ACTION ITEM
Write out each record exactly as given, but do not include the pictures.

Stored data entries
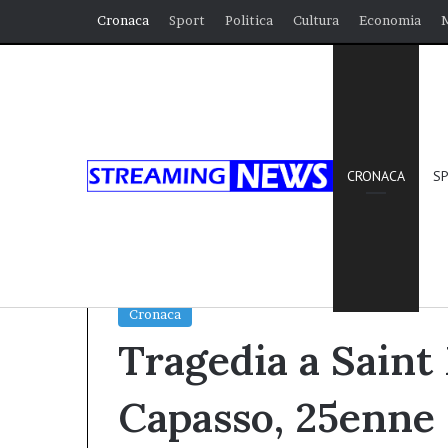
Cronaca
Sport
Politica
Cultura
Economia
CRONACA
S
Home
/
Cronaca
/
Tragedia a Saint Moritz: Lucian
Alpi Svizzere
Cronaca
Tragedia a Saint
Capasso, 25enne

RESPONSE TO THIS TASK
Cronaca
Sport
Politica
Cultura
Economia
CRONACA
S
Home
/
Cronaca
/
Tragedia a Saint Moritz: Lucian
Alpi Svizzere
Cronaca
Tragedia a Saint
Capasso, 25enne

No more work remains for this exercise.